:: To do ::
Each entry has to be reproduced in full, exactly as given.

:: Given records ::
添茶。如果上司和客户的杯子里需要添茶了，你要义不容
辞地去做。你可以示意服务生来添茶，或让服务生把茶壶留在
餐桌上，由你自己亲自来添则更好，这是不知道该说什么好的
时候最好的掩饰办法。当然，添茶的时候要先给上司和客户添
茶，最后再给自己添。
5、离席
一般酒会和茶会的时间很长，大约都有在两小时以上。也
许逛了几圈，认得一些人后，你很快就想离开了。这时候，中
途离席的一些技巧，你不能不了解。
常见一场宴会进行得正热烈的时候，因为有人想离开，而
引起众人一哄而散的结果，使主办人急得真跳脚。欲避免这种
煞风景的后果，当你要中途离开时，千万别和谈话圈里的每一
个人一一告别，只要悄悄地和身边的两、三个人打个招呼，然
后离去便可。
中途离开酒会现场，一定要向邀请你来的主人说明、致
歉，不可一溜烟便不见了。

:: Solution to this exercise ::
添茶。如果上司和客户的杯子里需要添茶了，你要义不容
辞地去做。你可以示意服务生来添茶，或让服务生把茶壶留在
餐桌上，由你自己亲自来添则更好，这是不知道该说什么好的
时候最好的掩饰办法。当然，添茶的时候要先给上司和客户添
茶，最后再给自己添。
5、离席
一般酒会和茶会的时间很长，大约都有在两小时以上。也
许逛了几圈，认得一些人后，你很快就想离开了。这时候，中
途离席的一些技巧，你不能不了解。
常见一场宴会进行得正热烈的时候，因为有人想离开，而
引起众人一哄而散的结果，使主办人急得真跳脚。欲避免这种
煞风景的后果，当你要中途离开时，千万别和谈话圈里的每一
个人一一告别，只要悄悄地和身边的两、三个人打个招呼，然
后离去便可。
中途离开酒会现场，一定要向邀请你来的主人说明、致
歉，不可一溜烟便不见了。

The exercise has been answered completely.